In this story the hare had lost the race. Thereafter, an adage was coined, when everyone in the world, started quoting the example of Tortoise by saying, the slow and steady wins the race that spearheads the value of persistence and dedication.
But, no one has ever bothered to ask the Hare his version of the story. So let me tell you the story from a different point of view. I once met the Hare and sat down with him for a heart to heart talk. And this is what the hare had to say after we spent the better part of a balmy summer afternoon getting to know each other.
It was a wonderful experience talking to the hare and this is what he had to say.
“Yes, I am the hare who lost the race. No, I did not get lazy or complacent. Let me explain how I saw things.

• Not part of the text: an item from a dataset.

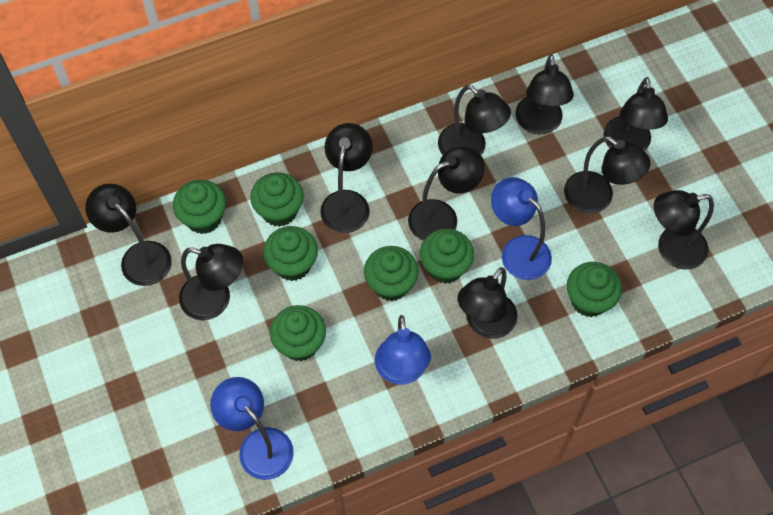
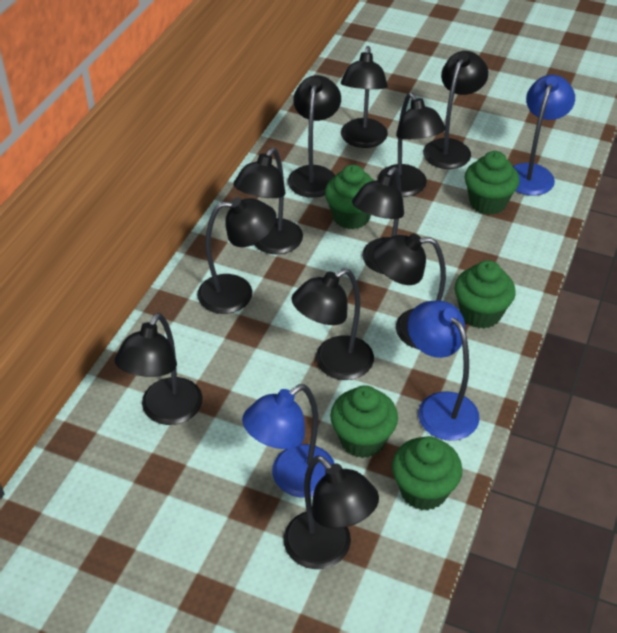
black lamp: [85,184,172,286] [179,244,243,320] [320,123,373,233] [408,146,485,241] [438,85,511,155] [457,267,517,339] [515,54,574,134] [564,136,651,213] [603,77,668,151] [654,190,714,270] = 10 -> [114,313,203,425] [197,197,277,314] [233,148,303,254] [284,455,379,569] [288,75,341,198] [292,268,374,380] [341,46,388,148] [352,167,404,274] [373,234,446,349] [377,92,446,197] [423,51,488,169] = 11
green cupcake: [173,180,226,234] [250,172,304,227] [263,226,318,281] [270,305,326,361] [364,246,419,301] [420,229,474,284] [567,262,622,317] = 7 -> [325,165,374,229] [330,385,398,458] [392,436,463,511] [455,260,516,329] [465,151,520,215] = 5

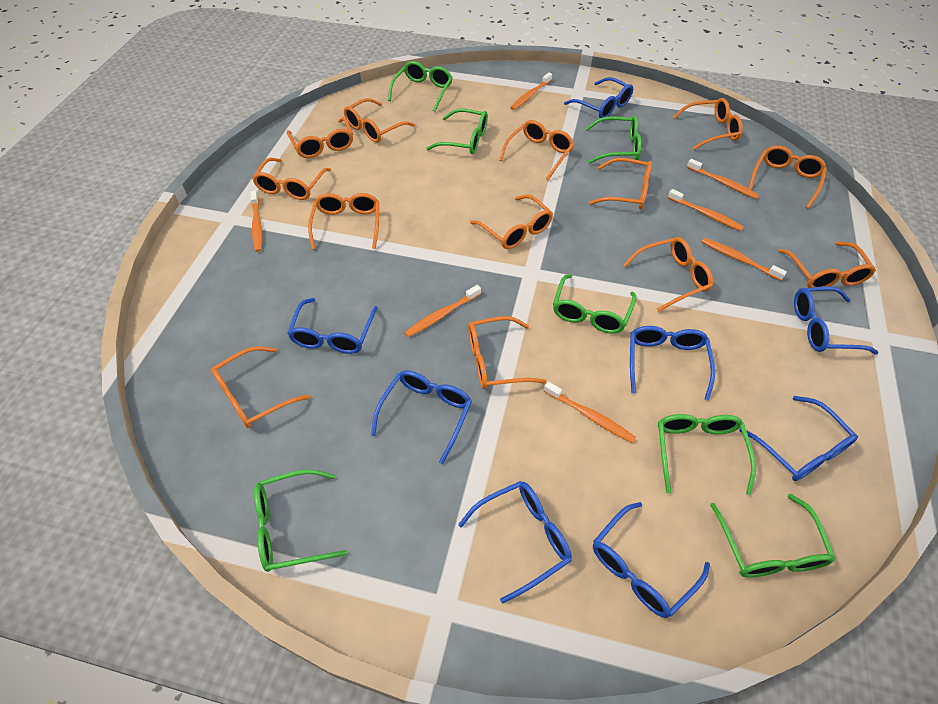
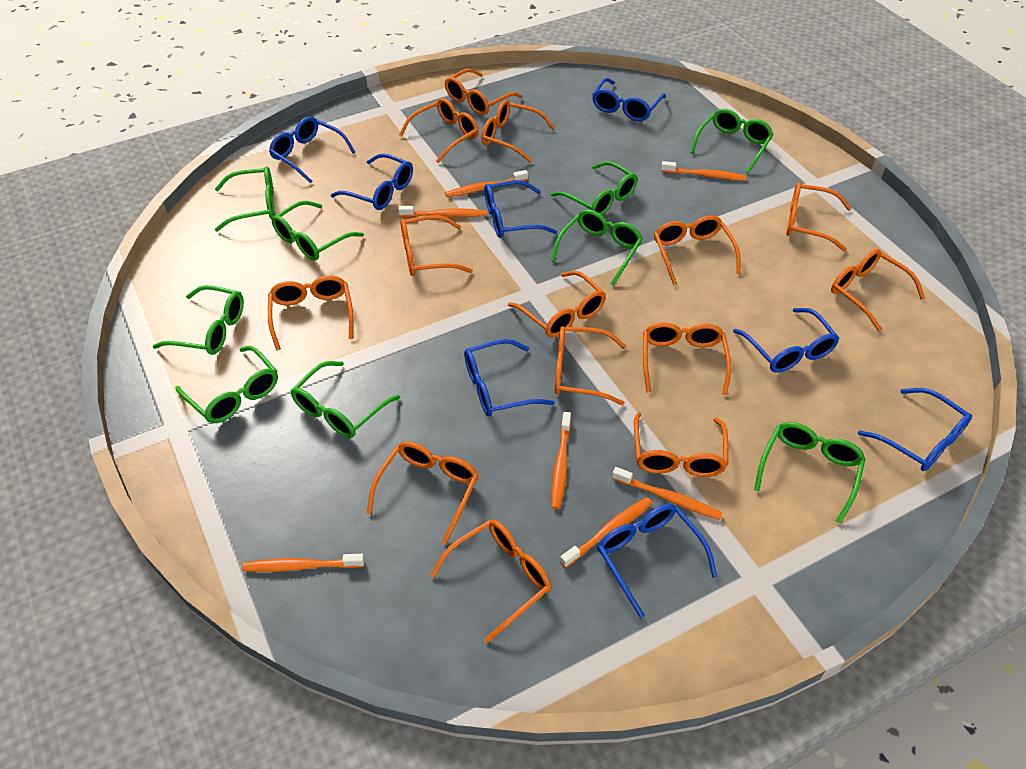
green glasses: [254,470,347,572] [388,61,453,112] [426,109,488,154] [553,274,637,334] [585,116,641,164] [658,414,756,495] [710,494,835,577] = 7 -> [153,285,244,355] [175,346,278,423] [215,166,275,232] [272,201,364,261] [291,361,400,438] [551,161,638,215] [551,210,643,286] [690,109,774,174] [754,422,866,523] = 9
orange glasses: [211,346,310,428] [252,158,331,200] [287,117,353,158] [308,193,379,249] [344,98,415,143] [468,316,547,389] [470,194,553,249] [499,120,575,180] [589,158,652,209] [623,237,713,312] [673,98,743,150] [749,145,827,208] [779,242,876,288] = 13 -> [268,276,353,350] [367,441,479,544] [399,98,479,163] [400,215,473,276] [430,520,551,643] [445,69,522,115] [481,100,555,163] [508,271,606,337] [555,326,626,405] [634,412,728,477] [643,322,731,395] [654,215,741,285] [786,182,851,252] [831,249,925,332] = 14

I was hopping over the meadows near the hills and looked back to realize that the tortoise was nowhere in sight.
Assured of my healthy lead, I decided to take a short nap under the large banyan tree near the pond.
The pressure of the race had kept me up all night. For days, that old silly tortoise had boasted about his ability to plod for hundreds of miles without stopping.
Life is a marathon, said the hare and not a sprint. So, I wanted to show him that I could run both far and fast.
The shade of the tree was like an umbrella. I found an oval rock, covered it with grass, and turned it into a makeshift pillow.
I could hear the leaves rustling and the bees buzzing – it felt they were collaborating and even conspiring to put me to sleep. And it didn’t take them long to succeed.
I saw myself floating on a log in a beautiful stream of water. As I came near the shore, I found an old man, with a flowing beard, sitting on a rock in a meditative pose. He opened his eyes, gave me an all-knowing smile, and asked:
“Who are you?”
“I am a hare that is running a race.”
“Just to prove, to all the creatures in the jungle that I am the fastest.”
“But, why do you want to prove that you are the fastest?” Asked the old man.
“So that I get a medal which will give me status which will give me money and that’ll get me food…”
“There is already so much food around.” He pointed at the forest located at a close distance. “Look at all those trees laden with fruits and nuts, all those leafy branches. It’s all for you. Go eat.”
“But I also want respect. I want to be remembered as the fastest hare who ever lived.”
“Do you know the name of the fastest deer or the largest elephant or the strongest lion who lived a thousand years before you?” Asked the old man.
“No.” Said the hare.
“Today you have been challenged by a tortoise. Tomorrow, it will be a snake. Then it will be a zebra. Will you keep racing all your life to prove that you are the fastest?” Asked the old man.
“Hmm. I didn’t think in that manner. Sorry, I don’t want to race all my life.”
“So then, what do you want to do?”
“I want to sleep under a banyan tree on a makeshift pillow while the leaves rustle and the bees buzz. I want to hop over the meadows near the hills and swim in the pond.”
“You can do all these things this very moment, so forget the race. Life is so uncertain. You are here today, but you will be gone tomorrow.” Said the old man.
And I suddenly woke up from my sleep. The ducks in the pond looked happy. I jumped into the pond, startling them for a moment. They looked at me quizzically and asked.
“Weren’t you supposed to be racing with the tortoise today?”
“It’s a pointless race. An exercise in futility. All I want in life is to be here. Said the hare.
Hopefully, someday, someone, will tell the world my story. That I lost the rat-race but won the life race.
The idea of a good life is a balance … friends. Hare tells us that.